━━━━━ GIVEN RECORDS

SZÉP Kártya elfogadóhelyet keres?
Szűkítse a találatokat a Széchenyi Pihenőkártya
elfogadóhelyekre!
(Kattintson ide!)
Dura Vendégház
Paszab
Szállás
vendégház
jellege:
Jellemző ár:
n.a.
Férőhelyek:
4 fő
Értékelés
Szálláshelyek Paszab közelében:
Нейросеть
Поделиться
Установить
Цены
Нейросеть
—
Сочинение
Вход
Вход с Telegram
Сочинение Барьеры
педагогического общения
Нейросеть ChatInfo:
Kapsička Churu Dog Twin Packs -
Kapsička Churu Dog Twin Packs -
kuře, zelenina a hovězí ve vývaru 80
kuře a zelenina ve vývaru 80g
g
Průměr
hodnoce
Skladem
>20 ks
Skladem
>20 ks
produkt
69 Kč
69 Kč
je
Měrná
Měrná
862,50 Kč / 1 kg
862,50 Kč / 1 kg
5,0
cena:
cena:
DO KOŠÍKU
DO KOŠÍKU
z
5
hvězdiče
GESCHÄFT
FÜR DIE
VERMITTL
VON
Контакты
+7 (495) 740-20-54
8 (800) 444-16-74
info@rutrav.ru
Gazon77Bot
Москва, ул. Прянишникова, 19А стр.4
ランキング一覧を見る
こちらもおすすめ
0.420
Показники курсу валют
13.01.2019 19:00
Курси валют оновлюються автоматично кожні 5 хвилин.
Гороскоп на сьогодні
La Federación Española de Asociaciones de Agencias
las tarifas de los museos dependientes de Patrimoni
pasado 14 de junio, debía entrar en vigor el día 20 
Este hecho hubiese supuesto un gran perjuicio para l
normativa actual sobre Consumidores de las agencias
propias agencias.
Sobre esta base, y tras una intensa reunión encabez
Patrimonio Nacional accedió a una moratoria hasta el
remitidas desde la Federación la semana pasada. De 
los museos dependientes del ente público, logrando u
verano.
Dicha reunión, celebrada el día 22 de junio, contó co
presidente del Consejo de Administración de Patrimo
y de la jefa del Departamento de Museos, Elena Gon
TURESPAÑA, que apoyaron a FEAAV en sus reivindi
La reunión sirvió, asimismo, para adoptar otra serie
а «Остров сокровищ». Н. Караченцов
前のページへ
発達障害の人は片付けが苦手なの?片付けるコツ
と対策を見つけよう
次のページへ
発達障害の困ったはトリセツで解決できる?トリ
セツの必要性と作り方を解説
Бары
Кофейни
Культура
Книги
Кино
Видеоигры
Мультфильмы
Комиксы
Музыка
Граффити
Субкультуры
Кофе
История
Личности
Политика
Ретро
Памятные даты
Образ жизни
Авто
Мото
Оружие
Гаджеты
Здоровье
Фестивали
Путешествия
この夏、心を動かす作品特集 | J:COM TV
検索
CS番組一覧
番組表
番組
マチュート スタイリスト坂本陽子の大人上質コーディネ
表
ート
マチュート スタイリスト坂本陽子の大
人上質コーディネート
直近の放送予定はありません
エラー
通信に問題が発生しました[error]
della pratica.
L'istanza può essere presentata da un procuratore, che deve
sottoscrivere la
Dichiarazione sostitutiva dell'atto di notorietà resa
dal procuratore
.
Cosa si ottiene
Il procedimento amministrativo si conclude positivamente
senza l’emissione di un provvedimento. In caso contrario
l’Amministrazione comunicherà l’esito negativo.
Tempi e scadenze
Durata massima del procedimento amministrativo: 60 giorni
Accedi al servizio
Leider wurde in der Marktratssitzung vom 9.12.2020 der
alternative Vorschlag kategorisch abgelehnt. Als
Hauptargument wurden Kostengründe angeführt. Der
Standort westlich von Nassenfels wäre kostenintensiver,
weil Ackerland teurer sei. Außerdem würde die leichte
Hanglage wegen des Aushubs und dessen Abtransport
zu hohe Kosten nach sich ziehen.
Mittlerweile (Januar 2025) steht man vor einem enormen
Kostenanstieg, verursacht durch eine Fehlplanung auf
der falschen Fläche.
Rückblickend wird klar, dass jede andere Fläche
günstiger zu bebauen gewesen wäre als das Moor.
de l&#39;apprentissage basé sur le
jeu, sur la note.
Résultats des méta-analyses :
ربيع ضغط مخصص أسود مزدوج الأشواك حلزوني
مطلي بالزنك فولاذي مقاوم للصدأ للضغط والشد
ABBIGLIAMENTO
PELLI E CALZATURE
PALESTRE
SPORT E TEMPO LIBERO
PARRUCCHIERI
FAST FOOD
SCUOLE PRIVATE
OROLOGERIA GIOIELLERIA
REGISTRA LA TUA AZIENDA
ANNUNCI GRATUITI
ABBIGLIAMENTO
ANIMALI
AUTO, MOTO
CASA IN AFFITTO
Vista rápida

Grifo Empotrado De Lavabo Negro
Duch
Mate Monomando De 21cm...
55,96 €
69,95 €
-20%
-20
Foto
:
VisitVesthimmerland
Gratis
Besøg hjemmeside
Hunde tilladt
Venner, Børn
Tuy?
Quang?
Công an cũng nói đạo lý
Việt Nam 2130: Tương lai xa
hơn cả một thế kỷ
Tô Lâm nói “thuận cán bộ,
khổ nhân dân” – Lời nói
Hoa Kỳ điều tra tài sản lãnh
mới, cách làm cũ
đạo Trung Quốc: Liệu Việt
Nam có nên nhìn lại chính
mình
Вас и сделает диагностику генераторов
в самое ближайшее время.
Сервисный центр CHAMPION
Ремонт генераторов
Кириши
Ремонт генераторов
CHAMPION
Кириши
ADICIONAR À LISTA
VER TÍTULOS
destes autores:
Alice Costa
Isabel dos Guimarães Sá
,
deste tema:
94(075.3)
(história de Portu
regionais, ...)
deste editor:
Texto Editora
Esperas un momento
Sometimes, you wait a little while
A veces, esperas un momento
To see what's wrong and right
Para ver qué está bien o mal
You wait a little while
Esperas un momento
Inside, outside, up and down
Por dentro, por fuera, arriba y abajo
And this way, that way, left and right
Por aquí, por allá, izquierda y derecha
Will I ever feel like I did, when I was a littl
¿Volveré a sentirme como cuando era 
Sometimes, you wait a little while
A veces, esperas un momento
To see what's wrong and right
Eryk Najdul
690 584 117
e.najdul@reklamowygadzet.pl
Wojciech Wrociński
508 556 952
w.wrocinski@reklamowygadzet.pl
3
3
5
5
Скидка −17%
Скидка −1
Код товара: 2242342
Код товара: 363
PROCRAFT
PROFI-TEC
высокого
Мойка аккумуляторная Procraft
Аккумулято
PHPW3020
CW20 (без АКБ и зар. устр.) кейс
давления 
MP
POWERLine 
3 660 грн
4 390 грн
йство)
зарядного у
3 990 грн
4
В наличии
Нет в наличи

━━━━━━━━━━

**PROBLEM TO SOLVE**
Reproduce every line of the listing above without changing anything.

**WRITTEN SOLUTION**
SZÉP Kártya elfogadóhelyet keres?
Szűkítse a találatokat a Széchenyi Pihenőkártya
elfogadóhelyekre!
(Kattintson ide!)
Dura Vendégház
Paszab
Szállás
vendégház
jellege:
Jellemző ár:
n.a.
Férőhelyek:
4 fő
Értékelés
Szálláshelyek Paszab közelében:
Нейросеть
Поделиться
Установить
Цены
Нейросеть
—
Сочинение
Вход
Вход с Telegram
Сочинение Барьеры
педагогического общения
Нейросеть ChatInfo:
Kapsička Churu Dog Twin Packs -
Kapsička Churu Dog Twin Packs -
kuře, zelenina a hovězí ve vývaru 80
kuře a zelenina ve vývaru 80g
g
Průměr
hodnoce
Skladem
>20 ks
Skladem
>20 ks
produkt
69 Kč
69 Kč
je
Měrná
Měrná
862,50 Kč / 1 kg
862,50 Kč / 1 kg
5,0
cena:
cena:
DO KOŠÍKU
DO KOŠÍKU
z
5
hvězdiče
GESCHÄFT
FÜR DIE
VERMITTL
VON
Контакты
+7 (495) 740-20-54
8 (800) 444-16-74
info@rutrav.ru
Gazon77Bot
Москва, ул. Прянишникова, 19А стр.4
ランキング一覧を見る
こちらもおすすめ
0.420
Показники курсу валют
13.01.2019 19:00
Курси валют оновлюються автоматично кожні 5 хвилин.
Гороскоп на сьогодні
La Federación Española de Asociaciones de Agencias
las tarifas de los museos dependientes de Patrimoni
pasado 14 de junio, debía entrar en vigor el día 20 
Este hecho hubiese supuesto un gran perjuicio para l
normativa actual sobre Consumidores de las agencias
propias agencias.
Sobre esta base, y tras una intensa reunión encabez
Patrimonio Nacional accedió a una moratoria hasta el
remitidas desde la Federación la semana pasada. De 
los museos dependientes del ente público, logrando u
verano.
Dicha reunión, celebrada el día 22 de junio, contó co
presidente del Consejo de Administración de Patrimo
y de la jefa del Departamento de Museos, Elena Gon
TURESPAÑA, que apoyaron a FEAAV en sus reivindi
La reunión sirvió, asimismo, para adoptar otra serie
а «Остров сокровищ». Н. Караченцов
前のページへ
発達障害の人は片付けが苦手なの?片付けるコツ
と対策を見つけよう
次のページへ
発達障害の困ったはトリセツで解決できる?トリ
セツの必要性と作り方を解説
Бары
Кофейни
Культура
Книги
Кино
Видеоигры
Мультфильмы
Комиксы
Музыка
Граффити
Субкультуры
Кофе
История
Личности
Политика
Ретро
Памятные даты
Образ жизни
Авто
Мото
Оружие
Гаджеты
Здоровье
Фестивали
Путешествия
この夏、心を動かす作品特集 | J:COM TV
検索
CS番組一覧
番組表
番組
マチュート スタイリスト坂本陽子の大人上質コーディネ
表
ート
マチュート スタイリスト坂本陽子の大
人上質コーディネート
直近の放送予定はありません
エラー
通信に問題が発生しました[error]
della pratica.
L'istanza può essere presentata da un procuratore, che deve
sottoscrivere la
Dichiarazione sostitutiva dell'atto di notorietà resa
dal procuratore
.
Cosa si ottiene
Il procedimento amministrativo si conclude positivamente
senza l’emissione di un provvedimento. In caso contrario
l’Amministrazione comunicherà l’esito negativo.
Tempi e scadenze
Durata massima del procedimento amministrativo: 60 giorni
Accedi al servizio
Leider wurde in der Marktratssitzung vom 9.12.2020 der
alternative Vorschlag kategorisch abgelehnt. Als
Hauptargument wurden Kostengründe angeführt. Der
Standort westlich von Nassenfels wäre kostenintensiver,
weil Ackerland teurer sei. Außerdem würde die leichte
Hanglage wegen des Aushubs und dessen Abtransport
zu hohe Kosten nach sich ziehen.
Mittlerweile (Januar 2025) steht man vor einem enormen
Kostenanstieg, verursacht durch eine Fehlplanung auf
der falschen Fläche.
Rückblickend wird klar, dass jede andere Fläche
günstiger zu bebauen gewesen wäre als das Moor.
de l&#39;apprentissage basé sur le
jeu, sur la note.
Résultats des méta-analyses :
ربيع ضغط مخصص أسود مزدوج الأشواك حلزوني
مطلي بالزنك فولاذي مقاوم للصدأ للضغط والشد
ABBIGLIAMENTO
PELLI E CALZATURE
PALESTRE
SPORT E TEMPO LIBERO
PARRUCCHIERI
FAST FOOD
SCUOLE PRIVATE
OROLOGERIA GIOIELLERIA
REGISTRA LA TUA AZIENDA
ANNUNCI GRATUITI
ABBIGLIAMENTO
ANIMALI
AUTO, MOTO
CASA IN AFFITTO
Vista rápida

Grifo Empotrado De Lavabo Negro
Duch
Mate Monomando De 21cm...
55,96 €
69,95 €
-20%
-20
Foto
:
VisitVesthimmerland
Gratis
Besøg hjemmeside
Hunde tilladt
Venner, Børn
Tuy?
Quang?
Công an cũng nói đạo lý
Việt Nam 2130: Tương lai xa
hơn cả một thế kỷ
Tô Lâm nói “thuận cán bộ,
khổ nhân dân” – Lời nói
Hoa Kỳ điều tra tài sản lãnh
mới, cách làm cũ
đạo Trung Quốc: Liệu Việt
Nam có nên nhìn lại chính
mình
Вас и сделает диагностику генераторов
в самое ближайшее время.
Сервисный центр CHAMPION
Ремонт генераторов
Кириши
Ремонт генераторов
CHAMPION
Кириши
ADICIONAR À LISTA
VER TÍTULOS
destes autores:
Alice Costa
Isabel dos Guimarães Sá
,
deste tema:
94(075.3)
(história de Portu
regionais, ...)
deste editor:
Texto Editora
Esperas un momento
Sometimes, you wait a little while
A veces, esperas un momento
To see what's wrong and right
Para ver qué está bien o mal
You wait a little while
Esperas un momento
Inside, outside, up and down
Por dentro, por fuera, arriba y abajo
And this way, that way, left and right
Por aquí, por allá, izquierda y derecha
Will I ever feel like I did, when I was a littl
¿Volveré a sentirme como cuando era 
Sometimes, you wait a little while
A veces, esperas un momento
To see what's wrong and right
Eryk Najdul
690 584 117
e.najdul@reklamowygadzet.pl
Wojciech Wrociński
508 556 952
w.wrocinski@reklamowygadzet.pl
3
3
5
5
Скидка −17%
Скидка −1
Код товара: 2242342
Код товара: 363
PROCRAFT
PROFI-TEC
высокого
Мойка аккумуляторная Procraft
Аккумулято
PHPW3020
CW20 (без АКБ и зар. устр.) кейс
давления 
MP
POWERLine 
3 660 грн
4 390 грн
йство)
зарядного у
3 990 грн
4
В наличии
Нет в наличи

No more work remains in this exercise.